Abstract
We have observed that 10 to 20 times more tetanus antitoxin given intravenously is required to protect guinea pigs and rabbits against a multiple lethal dose of the toxin injected intramuscularly than intravenously. Table I gives the results of a representative experiment.
In further experiments we found that free antitoxin was present in the blood of the intramuscularly-injected animal at the time of death. These observations, we believe, have an important bearing on the pathogenesis of tetanus.

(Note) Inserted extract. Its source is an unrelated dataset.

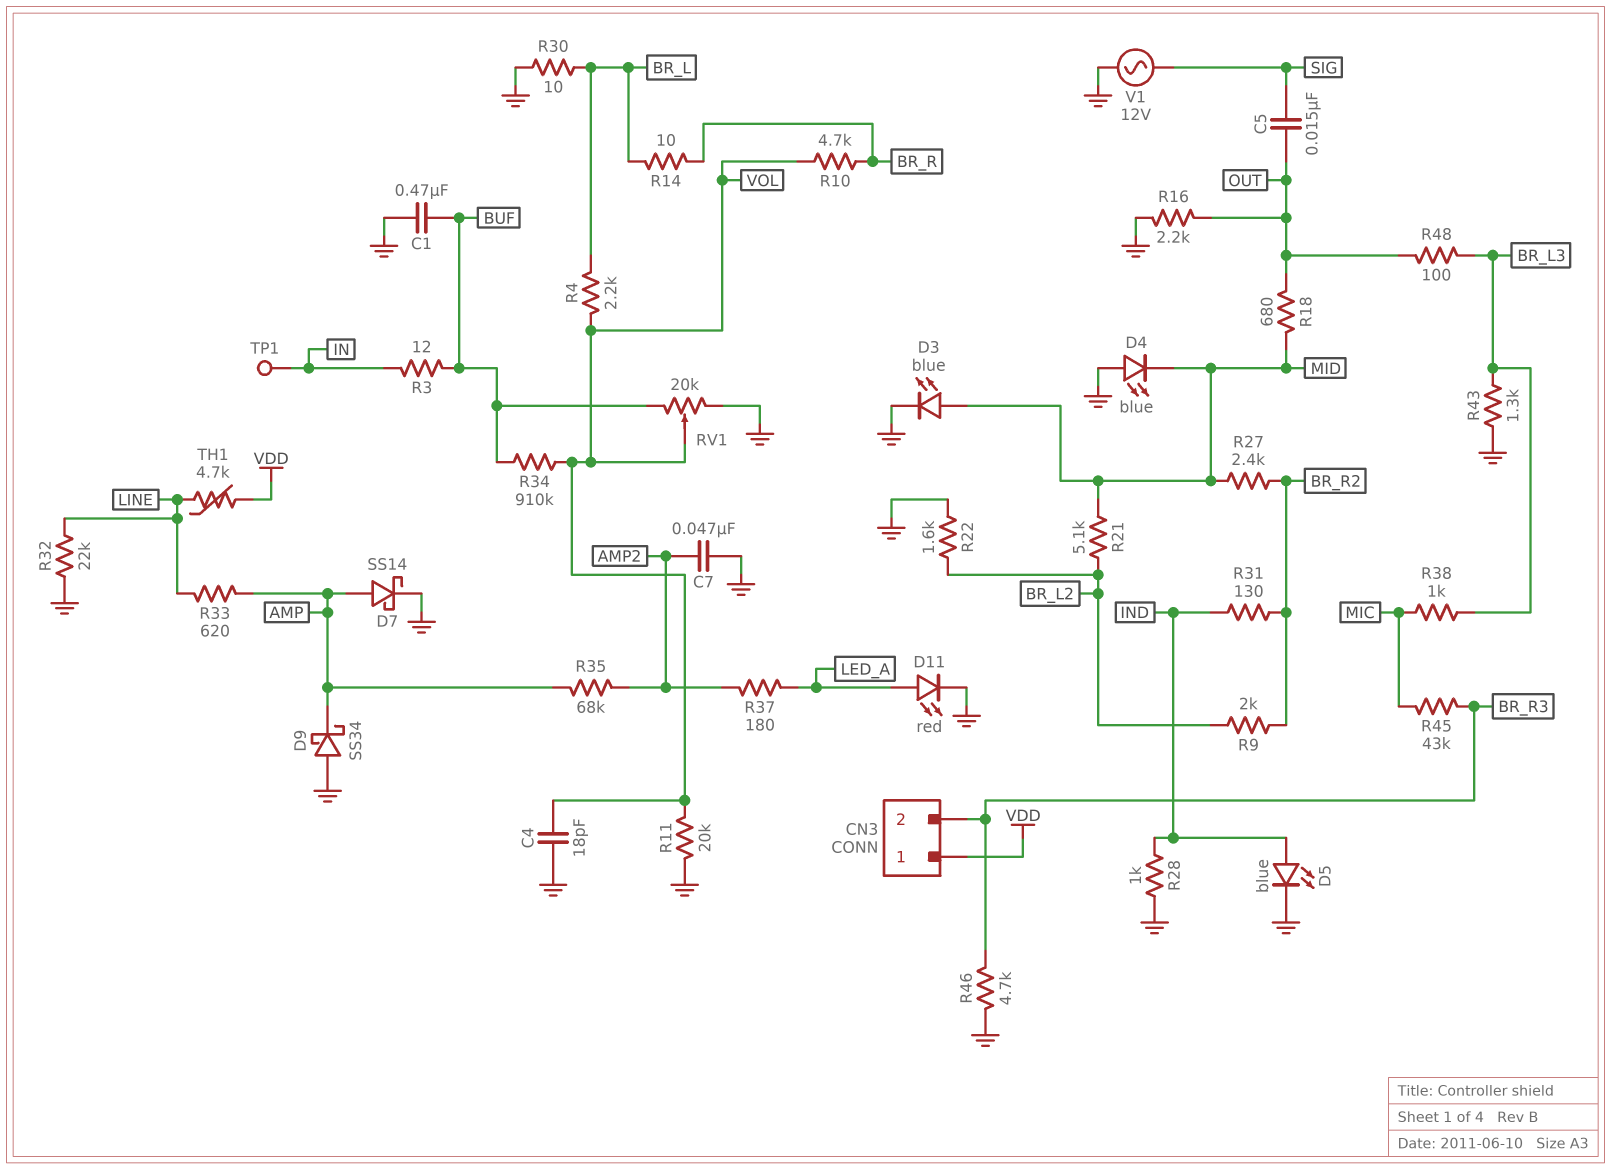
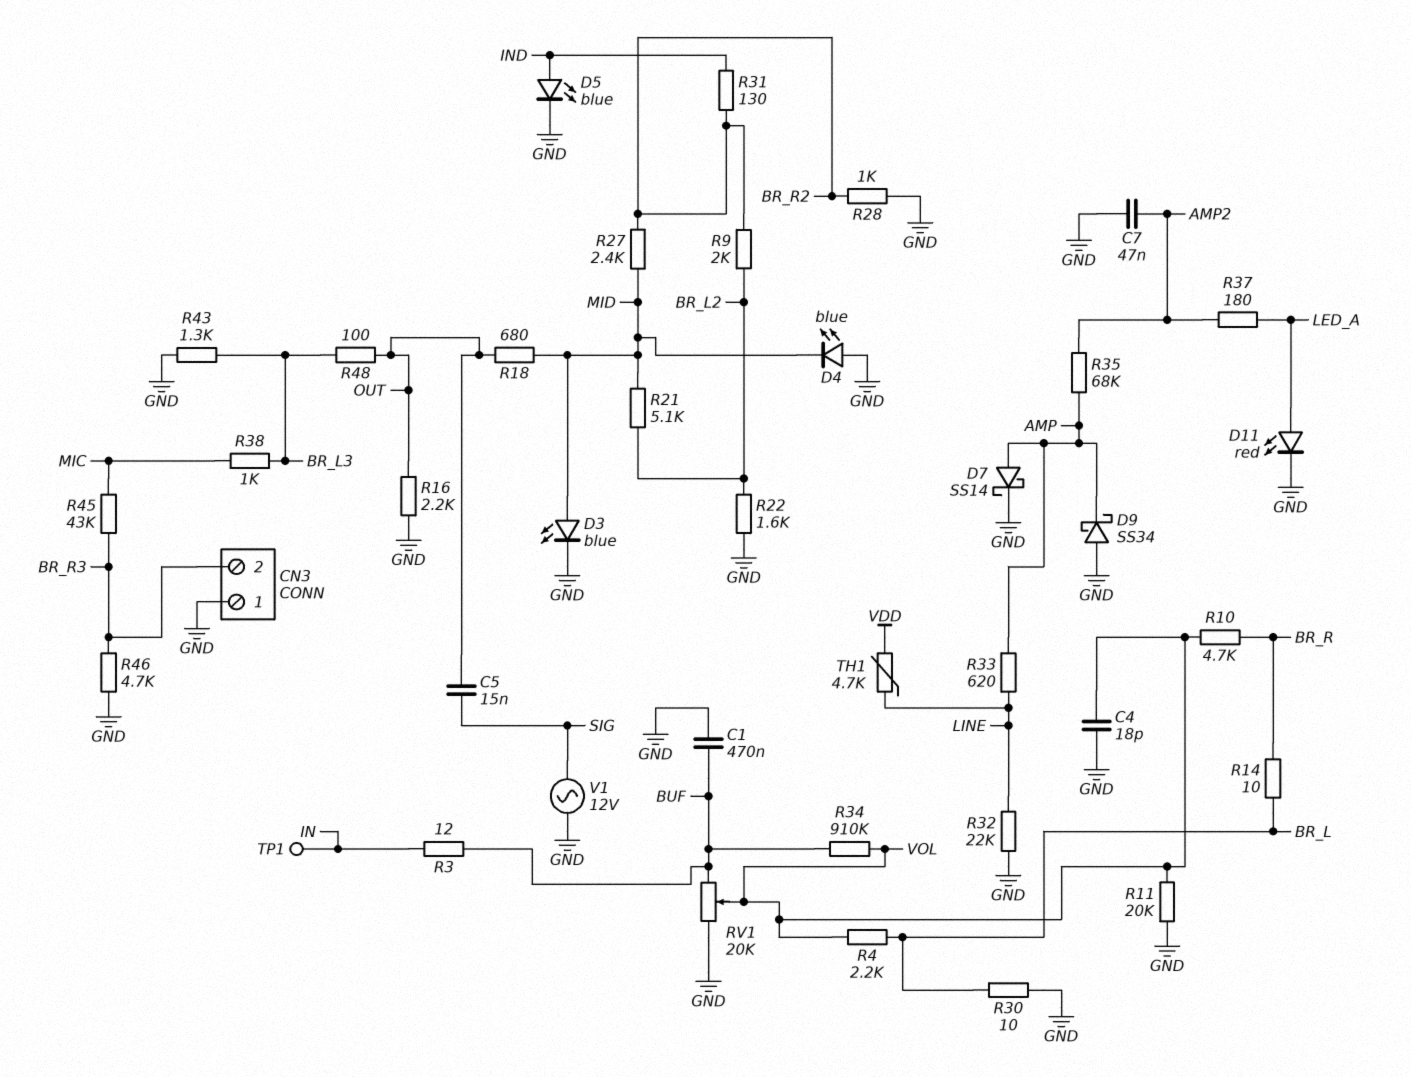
CN3 pin 1: VDD -> GND
R28: 1k (GND, IND) -> 1k (BR_R2, GND)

They show that the death of the animal cannot be due to toxin reaching other muscles or the central nervous system by way of the circulating blood.
After excluding the Danysz phenomenon as a factor in our results we were faced with the alternative that either, contrary to Abel's 1 , 2 , 3 conception, tetanus toxin reaches the central nervous system by way of the peripheral nerve, or that a secondary toxic substance is formed in the muscle which is not neutralized by antitoxin. The first substance we suspected was acetylcholine. This phase of the work is still going on.
In searching for this hypothetical substance, toxin and muscle were mixed in vitro. It was found that when injected intramuscularly, the “muscle toxin” was 4 to 8 times more lethal than the pure toxin and 8 times more effective in causing local tetanus. In Table II we present a protocol of one of the many experiments we have carried out with this phenomenon.